Using different neuroimaging techniques, one study found that the better the social status of an individual, the greater the number of dopamine D2 receptors located in his brain.

This makes them feel more satisfied with their life and, therefore, act accordingly; The objectives of a person with good self-image are not the same as those of a more pessimistic person in this aspect .

5. Key to creativity

Several investigations published in PLoS have found that people with a particularly creative mind tThey have a lower density of D2 dopamine receptors in a particular brain region: the thalamus.

This part of the brain has as its main function to filter the stimuli that the cerebral cortex receives. This would facilitate the neural connections that allow us to associate concepts in a more efficient way, improving creativity.

6. It also regulates memory

Memory is also a brain function that is also influenced by dopamine. Specific, Dopamine is responsible for regulating the duration of information (memories) , deciding if it retains this information for only 12 hours and disappears, or if it keeps the information for longer.

This process of 'decision' by which a memory diffuses or remains in our brain is closely related to the concept of meaningful learning. When we learn something that satisfies us, dopamine activates the hippocampus to retain that information. Otherwise, dopamine does not activate the hippocampus and the memory is not stored in our memory.

7. Power levels of motivation

It is usual to talk about dopamine as the neurotransmitter responsible for the sensation of pleasure, but the latest findings show that its main function could be motivation.
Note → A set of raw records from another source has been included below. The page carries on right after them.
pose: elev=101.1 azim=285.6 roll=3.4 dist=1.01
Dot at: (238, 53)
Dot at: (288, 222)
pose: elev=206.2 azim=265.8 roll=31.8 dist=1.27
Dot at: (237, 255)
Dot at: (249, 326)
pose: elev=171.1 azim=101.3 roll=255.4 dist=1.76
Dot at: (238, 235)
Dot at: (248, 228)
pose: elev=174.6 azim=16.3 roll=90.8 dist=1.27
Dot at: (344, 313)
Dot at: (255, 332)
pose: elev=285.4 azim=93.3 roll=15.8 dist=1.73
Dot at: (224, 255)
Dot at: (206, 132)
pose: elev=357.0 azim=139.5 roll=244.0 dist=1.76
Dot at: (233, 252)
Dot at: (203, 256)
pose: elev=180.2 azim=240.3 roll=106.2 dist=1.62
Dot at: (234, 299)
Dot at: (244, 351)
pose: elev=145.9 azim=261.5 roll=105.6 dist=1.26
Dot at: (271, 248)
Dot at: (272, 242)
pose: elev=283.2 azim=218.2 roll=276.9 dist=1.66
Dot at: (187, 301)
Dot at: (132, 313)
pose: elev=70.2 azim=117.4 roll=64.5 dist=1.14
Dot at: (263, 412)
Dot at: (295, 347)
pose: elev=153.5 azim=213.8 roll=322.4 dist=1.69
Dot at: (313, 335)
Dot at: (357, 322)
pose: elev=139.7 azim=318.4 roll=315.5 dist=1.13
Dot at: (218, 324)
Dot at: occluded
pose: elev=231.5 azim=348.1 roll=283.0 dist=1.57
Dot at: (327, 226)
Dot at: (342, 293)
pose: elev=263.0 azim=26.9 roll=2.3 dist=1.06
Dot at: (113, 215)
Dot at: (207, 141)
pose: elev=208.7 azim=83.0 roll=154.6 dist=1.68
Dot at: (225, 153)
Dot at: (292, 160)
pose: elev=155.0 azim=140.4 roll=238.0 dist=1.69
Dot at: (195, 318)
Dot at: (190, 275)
For example, one study reported that the link between motivation and dopamine is true, since showed that the people most focused on meeting certain demanding goals were those who had the most dopamine in their prefrontal cortex and in his striated body.

Bibliographic references:

  • Delgado J.M .; Ferrús A .; Mora F and Rubia F.J. (Eds.) (1997). Neuroscience Manual. Madrid: Synthesis.
  • Kalat, J.W. (2004). Biological Psychology Thomsomparaninfo.
  • Mazziota et al. (2000). Brain mapping: the disorders. New York: Academic Press.
  • Streit, W.J. and Kincaid-Colton, C.A. (nineteen ninety six). The immune system of the brain. Research and Science January. 16-21.



Neurotransmitters and Their Functions (October 2020).